Eu me lembro de mim diante da TV italiana, embasbacado com tanta estupidez em pleno primeiro mundo (mas aqueles concursos de palavras eram até úteis para um analfabeto na língua). Ao mesmo tempo os "fumetti", os quadrinhos, ajudavam a conhecer a linguagem cotidiana.

Acho que uma das primeiras coisas diferentes que aprendi em italiano foi "ragno" (aranha): graças aos gibis do "Uomo Ragno". Mas eu não parei nos heróis da Marvel. Apaixonei-me pelo enigmático marinheiro Corto Maltese, de Hugo Pratt; e claro (neste caso, o termo apaixonar-se é mais apropriado), pela sexy e perturbada Valentina, criação de Guido Crepax, de um erotismo alucinado com detalhes sadomasoquistas, uma escola de imaginação que ainda recomendo a qualquer jovem.

(Esqueça sites de pornografia: leia Crepax. Mas ok, confesso: Valentina era bem cabeça, mas nem só de fantasias sexuais sofisticadas vive a testosterona adolescente –então foi irresistível "ler" também os quadrinhos de Milo Manara... Um gênio da provocação sexual no bico de pena... Erotismo à flor do papel... Claro, tudo isso para aprender italiano!)

E já que entramos nesse terreno... Devo dizer que a televisão na França era bem menos cafona e mais instrutiva do que aquele lixo italiano.
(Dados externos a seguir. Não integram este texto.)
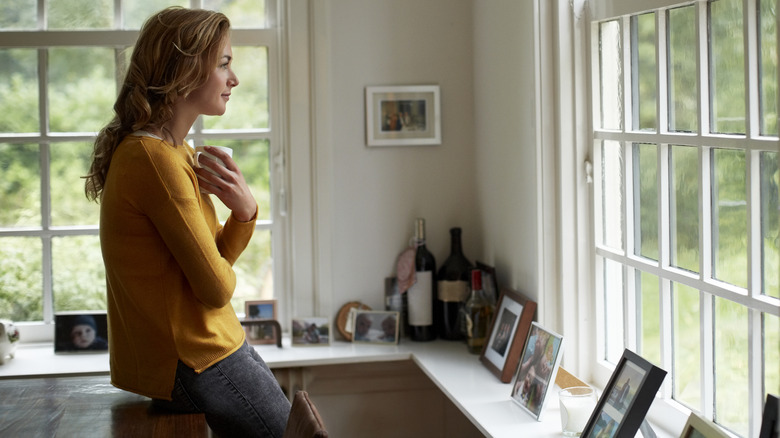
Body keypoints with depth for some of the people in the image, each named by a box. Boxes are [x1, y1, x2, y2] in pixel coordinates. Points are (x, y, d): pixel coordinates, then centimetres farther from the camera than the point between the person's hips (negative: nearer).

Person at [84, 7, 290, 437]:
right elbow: (216, 286, -19)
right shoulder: (156, 158, -21)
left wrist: (244, 211, -10)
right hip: (190, 364, -10)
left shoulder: (179, 153, 11)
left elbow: (218, 257, 9)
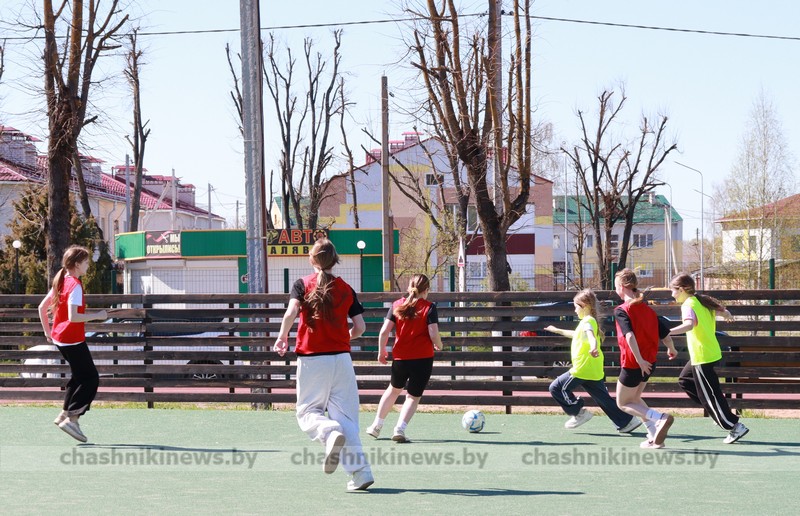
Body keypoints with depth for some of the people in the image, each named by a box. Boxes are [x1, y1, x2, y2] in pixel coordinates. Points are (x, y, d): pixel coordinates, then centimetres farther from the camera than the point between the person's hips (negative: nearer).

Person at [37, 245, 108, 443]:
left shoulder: (60, 281, 9)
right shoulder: (75, 285, -18)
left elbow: (42, 307, 15)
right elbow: (73, 317, -26)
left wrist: (47, 331, 20)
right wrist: (97, 315, -17)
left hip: (59, 337, 9)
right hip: (73, 339, -9)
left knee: (79, 376, 21)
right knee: (91, 379, -3)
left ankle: (65, 415, 22)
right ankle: (71, 418, -8)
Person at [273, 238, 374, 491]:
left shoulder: (302, 284, 1)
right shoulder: (346, 289, 8)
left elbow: (291, 312, -15)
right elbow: (360, 327, 4)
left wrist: (282, 337, 1)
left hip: (312, 359, -2)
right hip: (342, 359, 2)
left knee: (308, 411, 10)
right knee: (346, 415, 5)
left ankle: (330, 433, -24)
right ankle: (360, 472, -4)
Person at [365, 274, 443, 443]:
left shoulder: (397, 305, 2)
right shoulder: (429, 307, -6)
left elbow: (384, 331, -3)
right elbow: (433, 334, -13)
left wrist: (381, 351, 9)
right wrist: (438, 345, 8)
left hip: (400, 357, 3)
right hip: (423, 358, -3)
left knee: (394, 389, 26)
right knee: (414, 396, 9)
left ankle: (377, 425, 31)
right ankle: (400, 429, -9)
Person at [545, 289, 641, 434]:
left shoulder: (587, 321, -10)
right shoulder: (591, 321, 20)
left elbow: (590, 335, -35)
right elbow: (576, 334, 40)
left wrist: (593, 347, -56)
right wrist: (557, 330, 52)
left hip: (582, 370, -10)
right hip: (595, 372, 10)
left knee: (556, 388, 0)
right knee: (604, 399, 9)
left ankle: (578, 412, 1)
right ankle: (628, 421, 4)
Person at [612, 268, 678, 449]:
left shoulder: (621, 311, -13)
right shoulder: (646, 308, 7)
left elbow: (629, 335, -29)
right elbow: (665, 333, 8)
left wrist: (639, 359, -31)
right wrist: (671, 350, 27)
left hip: (633, 364, -7)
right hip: (649, 362, 7)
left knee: (623, 403, 8)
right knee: (634, 398, 24)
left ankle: (661, 418, -15)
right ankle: (655, 437, 14)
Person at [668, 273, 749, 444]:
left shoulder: (688, 305, -17)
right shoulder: (702, 301, 8)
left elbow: (689, 324, -37)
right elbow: (724, 312, 20)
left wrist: (667, 332, -48)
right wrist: (727, 315, 45)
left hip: (702, 357, -10)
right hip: (712, 352, 10)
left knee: (710, 394, -4)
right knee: (685, 381, 22)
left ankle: (735, 427, -2)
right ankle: (719, 413, 20)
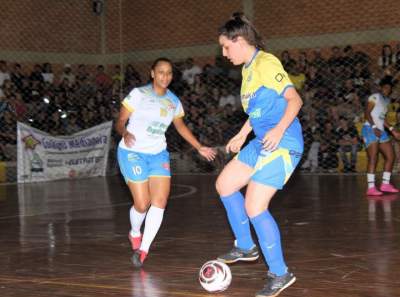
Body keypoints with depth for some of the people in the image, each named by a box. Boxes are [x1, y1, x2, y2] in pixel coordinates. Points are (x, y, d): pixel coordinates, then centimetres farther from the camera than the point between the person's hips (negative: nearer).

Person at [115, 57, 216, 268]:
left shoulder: (173, 101, 6)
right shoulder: (139, 94, -9)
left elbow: (180, 126, 22)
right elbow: (120, 122, -9)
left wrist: (199, 147, 19)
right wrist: (125, 134, -30)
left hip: (158, 154, 5)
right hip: (133, 153, -5)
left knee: (160, 201, -10)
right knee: (142, 204, -8)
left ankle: (143, 249, 1)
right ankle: (135, 233, 26)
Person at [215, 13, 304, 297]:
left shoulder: (266, 63, -15)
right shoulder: (248, 69, 15)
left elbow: (294, 98, -20)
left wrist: (280, 129, -33)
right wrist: (242, 134, 30)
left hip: (282, 145, -10)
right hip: (261, 143, 10)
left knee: (254, 208, -11)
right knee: (224, 185, 16)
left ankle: (280, 274, 3)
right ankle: (245, 246, 29)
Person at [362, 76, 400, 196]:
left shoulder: (387, 100, 21)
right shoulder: (375, 97, -5)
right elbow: (367, 113, -13)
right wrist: (374, 127, -22)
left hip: (381, 131, 9)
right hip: (370, 129, -9)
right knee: (373, 159, -14)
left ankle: (385, 184, 16)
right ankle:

Mas confesso que, além dos gibis de heróis que me inteiravam do idioma informal, eu descobri a Paulette... Voluptuosa personagem com as carnes explodindo pelas rendas transparentes, uma milionária entediada que, à falta do que fazer, exercia os prazeres da cama.

O curioso é que foi com o erotismo de Paulette que descobri, além do desenhista Georges Pichard, o coautor (também desenhista, mas nesse caso, roteirista) Georges Wolinski.

Sim, o autor daquelas histórias de fazer babar qualquer ser humano com sangue nas veias, era o Wolinski chargista, artista ácido e iconoclasta, que depois pertenceria ao núcleo do jornal satírico francês Charlie Hebdo: um gênio do texto e do traço escrachados, ele foi um dos assassinados no massacre ocorrido em 2015 em Paris quando dois irmãos fundamentalistas invadiram a redação do semanário de armas em punho. É, religião é uma droga (em vários sentidos). Definitivamente, prefiro o sexo.